For some, selecting bridesmaids couldn’t be easier—perhaps it’s something they decided long ago, even before they met their significant other. But for others, it can be a tough decision fraught with a great deal of confusion. How many bridesmaids should you have, and who should you choose? How do you know whether or not someone will make a good bridesmaid in the first place? These are all normal and important questions to be asking yourself as you prepare to pop the question to your squad. Most of the time, going with your gut on who will make a great bridesmaid is best.
If selecting bridesmaids is causing you stress, you can look for these signs that one of your friends or family members should be part of your bridal party.
They know your family well.
Whether or not family members are helping pay for or simply plan the wedding, the dynamics will play a big role in the way things go down leading up to the big day and especially on the big day. “Selecting bridesmaids who understand these dynamics and can pinch-hit for you on the big day when you should be focused on more important things, is key and immensely helpful,” says Jonathan Stamper-Halpin of Two Kindred Event Planners in New York City. “Wedding planners also love an informed bridesmaid who can help in those tough moments as there’s no way they can wrap their head around so many intricate relationships.”
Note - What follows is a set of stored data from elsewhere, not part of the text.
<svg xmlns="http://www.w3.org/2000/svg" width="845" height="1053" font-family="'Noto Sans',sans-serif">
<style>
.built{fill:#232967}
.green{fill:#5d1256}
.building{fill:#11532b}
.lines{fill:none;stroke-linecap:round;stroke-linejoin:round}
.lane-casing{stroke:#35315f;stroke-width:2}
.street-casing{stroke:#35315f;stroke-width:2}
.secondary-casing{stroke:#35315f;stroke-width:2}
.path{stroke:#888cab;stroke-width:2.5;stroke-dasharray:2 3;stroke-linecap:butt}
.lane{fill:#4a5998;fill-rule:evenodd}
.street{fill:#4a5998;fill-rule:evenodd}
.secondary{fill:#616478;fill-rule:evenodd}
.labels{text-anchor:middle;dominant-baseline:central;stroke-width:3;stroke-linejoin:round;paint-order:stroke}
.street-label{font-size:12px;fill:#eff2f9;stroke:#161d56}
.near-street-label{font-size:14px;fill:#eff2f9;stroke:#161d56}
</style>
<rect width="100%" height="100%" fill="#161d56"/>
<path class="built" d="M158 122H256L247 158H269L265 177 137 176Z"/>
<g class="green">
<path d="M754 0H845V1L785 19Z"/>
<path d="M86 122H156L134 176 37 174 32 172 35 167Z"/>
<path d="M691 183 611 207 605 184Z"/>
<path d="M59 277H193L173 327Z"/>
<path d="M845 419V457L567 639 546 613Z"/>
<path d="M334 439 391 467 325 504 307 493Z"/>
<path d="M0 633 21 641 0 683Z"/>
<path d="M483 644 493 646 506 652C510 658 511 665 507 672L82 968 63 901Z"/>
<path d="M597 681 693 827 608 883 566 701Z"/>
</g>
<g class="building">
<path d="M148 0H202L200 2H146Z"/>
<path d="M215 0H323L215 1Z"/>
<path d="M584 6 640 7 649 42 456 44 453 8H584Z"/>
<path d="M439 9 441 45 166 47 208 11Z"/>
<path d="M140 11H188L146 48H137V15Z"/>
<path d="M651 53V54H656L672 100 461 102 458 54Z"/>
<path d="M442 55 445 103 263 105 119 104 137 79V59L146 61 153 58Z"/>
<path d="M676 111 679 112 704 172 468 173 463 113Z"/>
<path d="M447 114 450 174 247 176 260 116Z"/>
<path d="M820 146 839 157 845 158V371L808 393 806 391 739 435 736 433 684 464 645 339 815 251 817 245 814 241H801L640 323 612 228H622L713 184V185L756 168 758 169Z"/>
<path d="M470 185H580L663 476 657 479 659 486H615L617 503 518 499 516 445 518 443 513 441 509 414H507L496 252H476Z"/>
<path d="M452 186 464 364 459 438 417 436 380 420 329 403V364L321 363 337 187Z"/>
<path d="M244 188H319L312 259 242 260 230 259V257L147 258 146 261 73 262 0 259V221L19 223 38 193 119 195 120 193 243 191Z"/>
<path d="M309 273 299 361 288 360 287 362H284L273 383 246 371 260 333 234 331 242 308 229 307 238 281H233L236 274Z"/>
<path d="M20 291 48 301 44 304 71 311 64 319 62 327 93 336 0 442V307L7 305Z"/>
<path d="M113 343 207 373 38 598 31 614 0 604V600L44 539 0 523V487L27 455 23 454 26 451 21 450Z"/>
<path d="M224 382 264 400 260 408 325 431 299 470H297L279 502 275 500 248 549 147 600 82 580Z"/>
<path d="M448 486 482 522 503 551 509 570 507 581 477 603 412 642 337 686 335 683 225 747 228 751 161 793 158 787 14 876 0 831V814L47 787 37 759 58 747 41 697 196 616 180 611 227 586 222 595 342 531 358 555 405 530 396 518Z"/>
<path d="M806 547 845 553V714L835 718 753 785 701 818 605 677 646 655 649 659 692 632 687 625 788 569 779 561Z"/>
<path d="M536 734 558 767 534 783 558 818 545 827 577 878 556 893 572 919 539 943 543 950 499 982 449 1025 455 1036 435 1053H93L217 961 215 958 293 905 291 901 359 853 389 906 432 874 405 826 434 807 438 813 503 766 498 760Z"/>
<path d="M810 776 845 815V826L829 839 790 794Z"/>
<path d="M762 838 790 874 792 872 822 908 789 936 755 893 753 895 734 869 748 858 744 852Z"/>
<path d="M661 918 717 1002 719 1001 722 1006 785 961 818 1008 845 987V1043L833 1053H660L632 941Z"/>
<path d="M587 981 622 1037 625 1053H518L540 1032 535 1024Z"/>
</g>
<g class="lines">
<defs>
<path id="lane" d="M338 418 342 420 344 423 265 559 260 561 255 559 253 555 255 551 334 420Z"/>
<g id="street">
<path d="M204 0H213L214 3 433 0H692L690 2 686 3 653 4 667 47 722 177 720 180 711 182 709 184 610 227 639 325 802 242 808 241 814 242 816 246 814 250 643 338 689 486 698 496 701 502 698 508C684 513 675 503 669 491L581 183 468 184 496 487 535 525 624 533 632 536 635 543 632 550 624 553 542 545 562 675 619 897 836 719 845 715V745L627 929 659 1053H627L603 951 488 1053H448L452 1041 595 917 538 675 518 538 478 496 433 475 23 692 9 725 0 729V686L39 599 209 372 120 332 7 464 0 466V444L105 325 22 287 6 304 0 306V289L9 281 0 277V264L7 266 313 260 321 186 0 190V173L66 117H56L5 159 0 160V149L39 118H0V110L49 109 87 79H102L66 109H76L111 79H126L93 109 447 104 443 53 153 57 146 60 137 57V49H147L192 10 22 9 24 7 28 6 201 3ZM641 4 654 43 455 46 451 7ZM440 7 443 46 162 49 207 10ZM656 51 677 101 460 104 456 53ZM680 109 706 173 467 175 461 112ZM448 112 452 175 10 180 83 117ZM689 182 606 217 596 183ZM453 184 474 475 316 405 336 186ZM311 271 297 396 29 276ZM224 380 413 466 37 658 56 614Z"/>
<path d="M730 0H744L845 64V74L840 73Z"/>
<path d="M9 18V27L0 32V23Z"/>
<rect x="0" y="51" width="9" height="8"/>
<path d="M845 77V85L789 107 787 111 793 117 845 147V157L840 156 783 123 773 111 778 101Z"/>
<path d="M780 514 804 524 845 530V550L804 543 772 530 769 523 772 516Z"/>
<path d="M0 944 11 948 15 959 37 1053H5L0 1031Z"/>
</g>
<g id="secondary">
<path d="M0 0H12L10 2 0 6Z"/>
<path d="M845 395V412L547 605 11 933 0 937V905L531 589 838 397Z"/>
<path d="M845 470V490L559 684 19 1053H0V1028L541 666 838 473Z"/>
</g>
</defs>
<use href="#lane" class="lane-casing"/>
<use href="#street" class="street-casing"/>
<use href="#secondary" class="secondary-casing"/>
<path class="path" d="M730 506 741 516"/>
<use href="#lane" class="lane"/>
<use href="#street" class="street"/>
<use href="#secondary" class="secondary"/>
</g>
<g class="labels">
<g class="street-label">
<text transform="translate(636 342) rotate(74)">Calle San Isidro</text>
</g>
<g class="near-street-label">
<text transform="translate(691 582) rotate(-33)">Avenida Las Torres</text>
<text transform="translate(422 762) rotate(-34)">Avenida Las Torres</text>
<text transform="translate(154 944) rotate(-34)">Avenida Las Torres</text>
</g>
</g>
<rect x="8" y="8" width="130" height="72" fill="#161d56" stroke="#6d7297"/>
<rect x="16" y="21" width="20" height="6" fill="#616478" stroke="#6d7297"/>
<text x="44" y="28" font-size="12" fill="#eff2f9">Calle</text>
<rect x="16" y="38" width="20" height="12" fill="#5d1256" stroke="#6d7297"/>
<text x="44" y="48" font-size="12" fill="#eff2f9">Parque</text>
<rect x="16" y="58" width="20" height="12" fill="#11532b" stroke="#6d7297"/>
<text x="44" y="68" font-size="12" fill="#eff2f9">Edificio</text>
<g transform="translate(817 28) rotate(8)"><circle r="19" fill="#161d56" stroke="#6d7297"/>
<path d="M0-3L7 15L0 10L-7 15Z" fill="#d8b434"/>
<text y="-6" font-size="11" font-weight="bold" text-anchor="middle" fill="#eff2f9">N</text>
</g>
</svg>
They understand that it’s your big day.
When you’re a bridesmaids, you’re asked to do a lot of things, and it can be frustrating at times to feel like you’re designating so much of your own time, energy and money on someone else when you have so much going on in your world. But a good bridesmaid recognizes that it’s not about her—it’s about the bride. “The reason a bridesmaid has been asked to be part of this special group is because she serves a special role in the bride’s life, and, in turn, the bride wants her support on the wedding day,” says Jonathan. “If you have friends or relatives who can become easily swept up in their own drama or have a hard time when the spotlight isn’t on them, they’re probably not a good fit for your bridal party.”
They just “get” you.
The best bridesmaids are those who seem to have a sixth sense about your needs, feelings, emotions and concerns on your wedding day and the months leading up to it, notesJonathan. “Select a bridesmaid who can calm your nerves without much fanfare, like filling your champagne glass without you having to ask,” he says. “The bride should select bridesmaids who think one step ahead, are resourceful and that know you better than most.”
They love your relationship with your future spouse.
While it’s not up to your bridesmaids to decide whether you’re meant to be with your future spouse, it’s certainly a red flag if they don’t like him or her. The best bridesmaids not only know your partner and have their own friendship of sorts with him or her, but they have also witnessed the love you two share. “Wedding planning is chaotic, and you’re bound to bicker with your future spouse now and then, so having bridesmaids that understand your relationship, and can help you through these tough moments, is invaluable,” addsJonathan.
They’re a true friend.
Above everything else, your bridesmaids of choice should all be really good friends. The saying “quality over quantity” really matters here. “Select bridesmaids who support you and your life decisions, be someone who you can rely on whenever you need a favor, make you laugh, be a shoulder to cry on and should understand you from a deeper perspective than those who know you as an acquaintance,” says Jenny Orsini of Jenny Orsini Events in Berkeley Heights, New Jersey. “Wedding planning can be an emotional roller coaster at times, but having true friends by your side during the process who offer sound and objective advice is a great way to defuse the tensions that may arise and enjoy the process overall.”